# Stepper Driver Help Please



## GrandpaFixit (May 30, 2021)

I'm doing the Clough42 ELS on my G0602. I have everything working perfectly on my bench with a NEMA 24 closed loop stepper motor and CL57Y driver. Then decided to go with a larger NEMA 34 closed loop stepper motor and CL86T driver. I set it all up the same for bench testing but now the stepper motor turns the same direction regardless of the direction the encoder is turning. In other words if I turn the spindle encoder clockwise the stepper motor turns clockwise. If I turn the spindle encoder counter clockwise the stepper motor still turns clockwise. Any idea how I can remedy this? I'm new to stepper driver setup but I can follow directions and learn quickly if anyone is willing to help.

Thanks in advance.

James


----------



## markba633csi (May 30, 2021)

The driver usually needs two signals: step and direction. Sounds like the direction signal is missing or disconnected.

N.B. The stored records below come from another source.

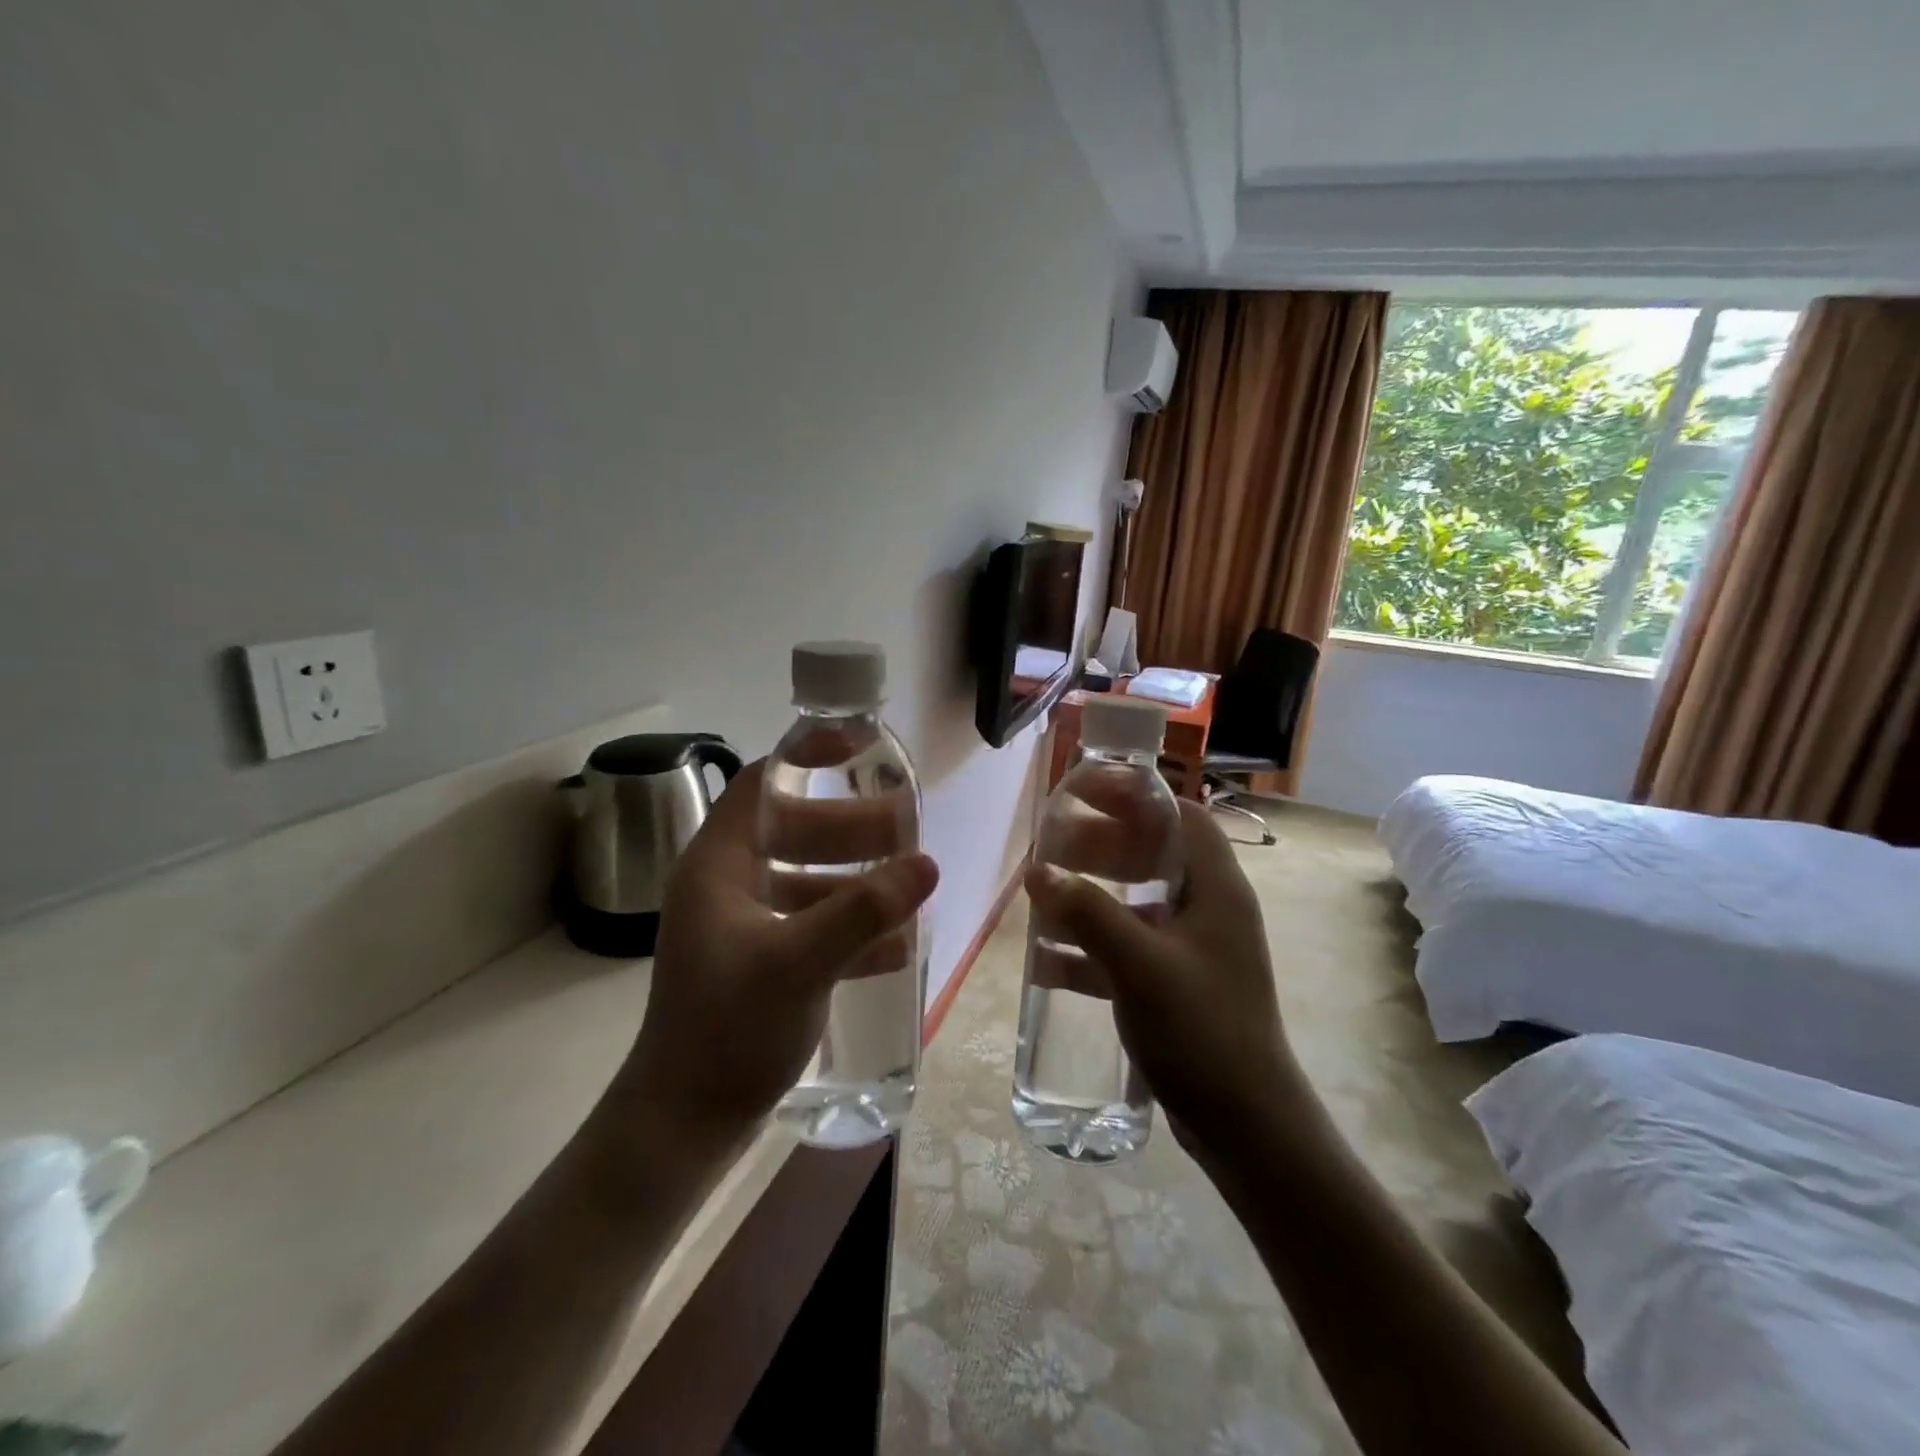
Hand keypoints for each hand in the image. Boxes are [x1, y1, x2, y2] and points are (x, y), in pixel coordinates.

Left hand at [613, 759, 936, 1140]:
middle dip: (850, 827)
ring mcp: (741, 925)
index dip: (809, 755)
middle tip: (905, 828)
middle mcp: (727, 884)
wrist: (685, 1123)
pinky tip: (894, 943)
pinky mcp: (758, 961)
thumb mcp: (799, 962)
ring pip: (806, 879)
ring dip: (855, 879)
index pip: (763, 783)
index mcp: (719, 864)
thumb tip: (926, 864)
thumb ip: (863, 910)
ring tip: (908, 883)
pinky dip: (849, 925)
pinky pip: (810, 924)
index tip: (861, 745)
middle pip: (793, 830)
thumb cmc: (729, 1029)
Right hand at [1024, 800, 1305, 1161]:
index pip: (1181, 817)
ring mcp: (1193, 951)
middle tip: (1054, 846)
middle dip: (1103, 847)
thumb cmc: (1202, 1030)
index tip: (1086, 793)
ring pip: (1137, 904)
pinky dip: (1092, 950)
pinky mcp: (1177, 986)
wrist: (1246, 1126)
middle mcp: (1209, 910)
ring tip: (1043, 897)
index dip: (1135, 797)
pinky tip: (1048, 963)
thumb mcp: (1140, 965)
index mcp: (1216, 889)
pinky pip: (1129, 950)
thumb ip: (1088, 914)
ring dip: (1092, 897)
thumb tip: (1037, 870)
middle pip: (1154, 856)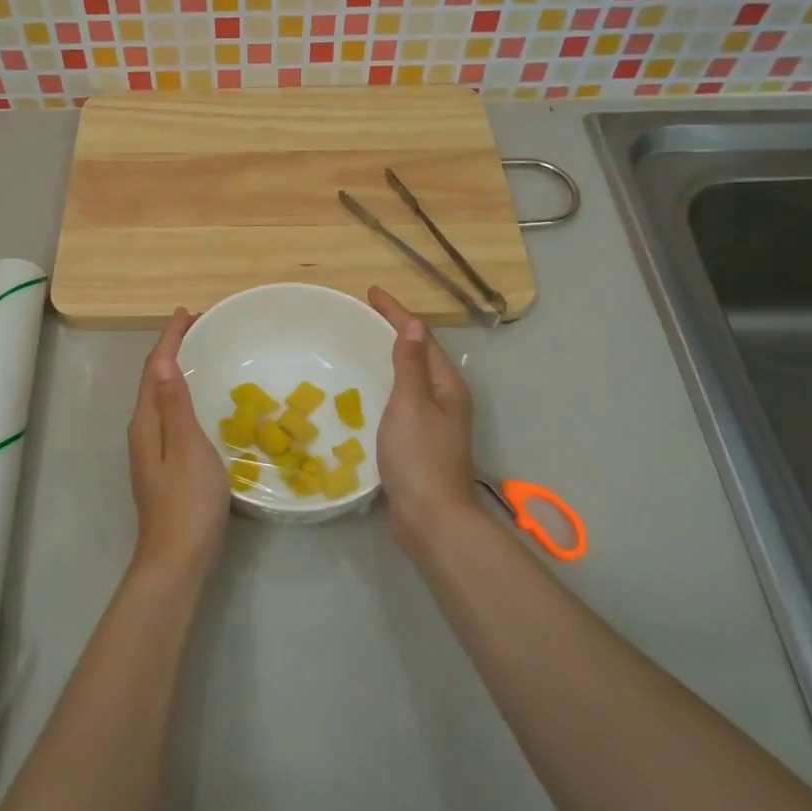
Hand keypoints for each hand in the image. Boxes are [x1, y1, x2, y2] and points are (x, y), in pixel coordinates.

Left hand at [127, 309, 230, 577]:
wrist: (178, 560)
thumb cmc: (187, 502)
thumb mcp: (187, 448)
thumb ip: (175, 405)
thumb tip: (161, 362)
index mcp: (146, 422)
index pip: (153, 368)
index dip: (169, 338)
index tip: (188, 312)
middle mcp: (144, 431)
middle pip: (153, 379)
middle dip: (172, 349)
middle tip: (201, 327)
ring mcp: (152, 450)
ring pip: (161, 397)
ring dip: (177, 370)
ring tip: (202, 353)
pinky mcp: (164, 465)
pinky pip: (171, 414)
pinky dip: (183, 394)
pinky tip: (201, 401)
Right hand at [368, 287, 476, 537]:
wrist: (431, 518)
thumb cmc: (419, 456)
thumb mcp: (412, 403)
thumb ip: (411, 364)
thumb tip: (414, 325)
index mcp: (447, 386)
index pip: (421, 337)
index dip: (396, 313)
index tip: (372, 292)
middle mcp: (446, 400)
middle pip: (420, 355)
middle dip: (395, 331)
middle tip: (365, 315)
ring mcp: (434, 423)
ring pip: (411, 379)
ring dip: (390, 358)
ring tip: (364, 345)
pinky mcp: (420, 443)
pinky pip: (402, 401)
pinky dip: (386, 386)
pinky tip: (367, 392)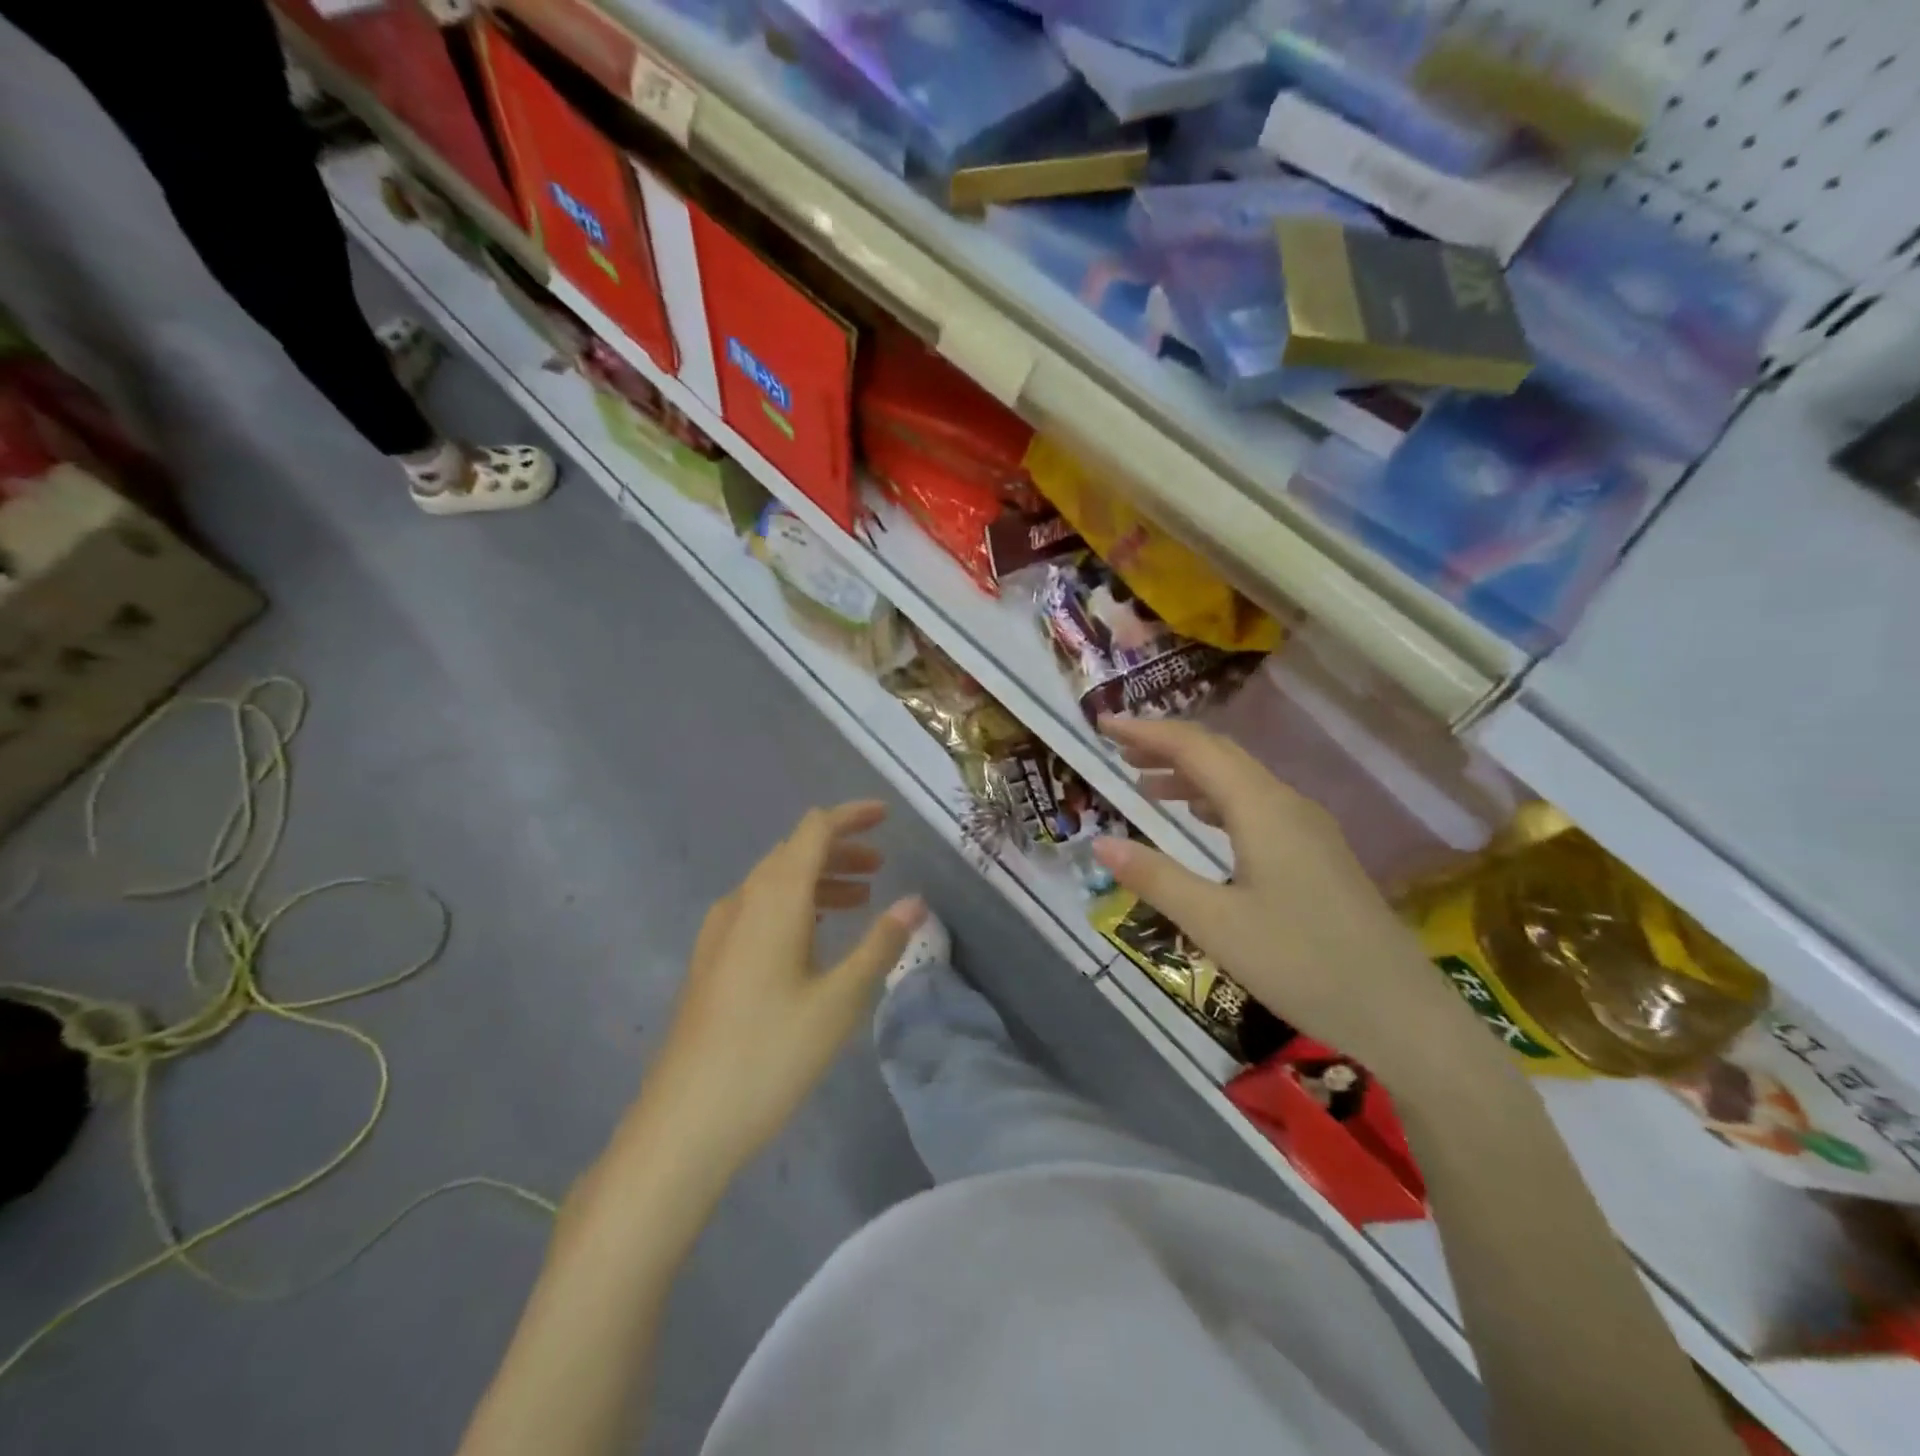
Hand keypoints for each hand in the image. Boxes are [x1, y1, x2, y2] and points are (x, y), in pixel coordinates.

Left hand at [628, 802, 925, 1182]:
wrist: (684, 1123)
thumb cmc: (771, 1055)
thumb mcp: (840, 1000)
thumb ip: (880, 944)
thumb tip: (915, 901)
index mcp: (774, 900)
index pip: (813, 831)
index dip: (850, 816)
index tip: (885, 816)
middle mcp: (742, 902)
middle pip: (793, 853)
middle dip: (839, 850)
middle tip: (881, 866)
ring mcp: (719, 932)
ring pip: (775, 883)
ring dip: (819, 880)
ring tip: (859, 899)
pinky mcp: (711, 961)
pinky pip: (759, 910)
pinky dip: (795, 906)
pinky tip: (812, 937)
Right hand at [1092, 718, 1488, 1086]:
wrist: (1401, 1014)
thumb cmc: (1301, 964)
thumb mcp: (1214, 923)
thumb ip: (1155, 877)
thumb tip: (1098, 842)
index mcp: (1262, 808)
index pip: (1196, 748)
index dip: (1147, 732)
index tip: (1104, 725)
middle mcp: (1287, 804)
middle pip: (1220, 755)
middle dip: (1166, 747)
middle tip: (1117, 751)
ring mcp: (1309, 828)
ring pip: (1240, 781)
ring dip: (1191, 775)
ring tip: (1145, 784)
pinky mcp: (1317, 854)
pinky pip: (1256, 806)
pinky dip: (1216, 801)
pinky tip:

It's usually a logical high or low- you should be able to probe that with a dc voltmeter
-Mark


----------



## GrandpaFixit (May 30, 2021)

markba633csi said:


> The driver usually needs two signals: step and direction. Sounds like the direction signal is missing or disconnected. It's usually a logical high or low- you should be able to probe that with a dc voltmeter
> -Mark


You were exactly right. It was nothing but a loose connection at the driver. Thank you very much for setting me on the right path. Sometimes I overthink things and lose sight of the basics. 
-James


----------



## markba633csi (May 30, 2021)

You're welcome, educated guess
-M
The Path of Enlightenment begins with a step and a direction, Grasshopper


----------